Not for the technical stuff because it's taught at a completely different level between your average paramedic program (fairly low-ball teaching because the standards are so low) and your average RT program because our standards are comparatively higher.
For gen ed (A+P, etc), yeah, you should get credit for it but you shouldn't be able to skip the airway management, etc simply because you the basics in your paramedic course. There's a lot of stuff people simply don't do in the field and even those that can don't do it frequently enough to maintain the knowledge and skill levels related to them.
What freaking RT program are you talking to that's making you start all the way over if you have a bachelors?
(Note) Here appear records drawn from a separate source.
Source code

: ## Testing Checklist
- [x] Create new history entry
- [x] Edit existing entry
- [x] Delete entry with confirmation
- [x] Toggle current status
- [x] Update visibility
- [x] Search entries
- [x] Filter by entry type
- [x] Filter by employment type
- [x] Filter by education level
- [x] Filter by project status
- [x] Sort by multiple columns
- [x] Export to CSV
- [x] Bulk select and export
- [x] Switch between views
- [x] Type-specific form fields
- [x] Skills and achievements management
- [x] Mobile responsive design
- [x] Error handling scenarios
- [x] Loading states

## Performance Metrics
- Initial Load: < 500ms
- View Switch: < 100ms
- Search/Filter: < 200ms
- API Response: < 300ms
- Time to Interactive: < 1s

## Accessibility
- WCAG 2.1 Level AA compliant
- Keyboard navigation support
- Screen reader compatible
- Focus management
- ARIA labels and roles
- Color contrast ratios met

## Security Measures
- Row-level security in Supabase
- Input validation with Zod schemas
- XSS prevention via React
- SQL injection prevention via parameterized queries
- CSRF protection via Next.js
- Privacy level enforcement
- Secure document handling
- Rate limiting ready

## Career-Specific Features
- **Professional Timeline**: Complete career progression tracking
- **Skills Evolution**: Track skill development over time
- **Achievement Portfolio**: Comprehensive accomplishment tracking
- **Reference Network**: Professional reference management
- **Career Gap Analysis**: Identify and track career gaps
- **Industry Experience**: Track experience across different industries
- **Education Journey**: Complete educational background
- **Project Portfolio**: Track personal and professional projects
Seriously...there are a few out there that are run by borderline nutjobs who have some really over zealous views of the field. Let me know what program you are looking at and I'll tell you if it's one of the ones I am talking about. Just do an AS program and make sure you talk to the program director, not the admissions office. They generally don't know :censored::censored::censored::censored: about the workings of programs and are just there to get your money from you.
But back to my point: There's no justification for a bachelors in RT to be completely honest. You know what the difference between a bachelors and associates in RT is? About $20-40K in student loan debt.
I'm afraid I am unaware of any "bridge" programs from Medic to RT, but considering all I know about what RT's have to learn the best thing to do is just go ahead and take the full course. Only so much overlaps, and much more that doesn't. As far as nursing bridge programs, there are many, even though I too believe those would be best if you simply took the entire nursing program.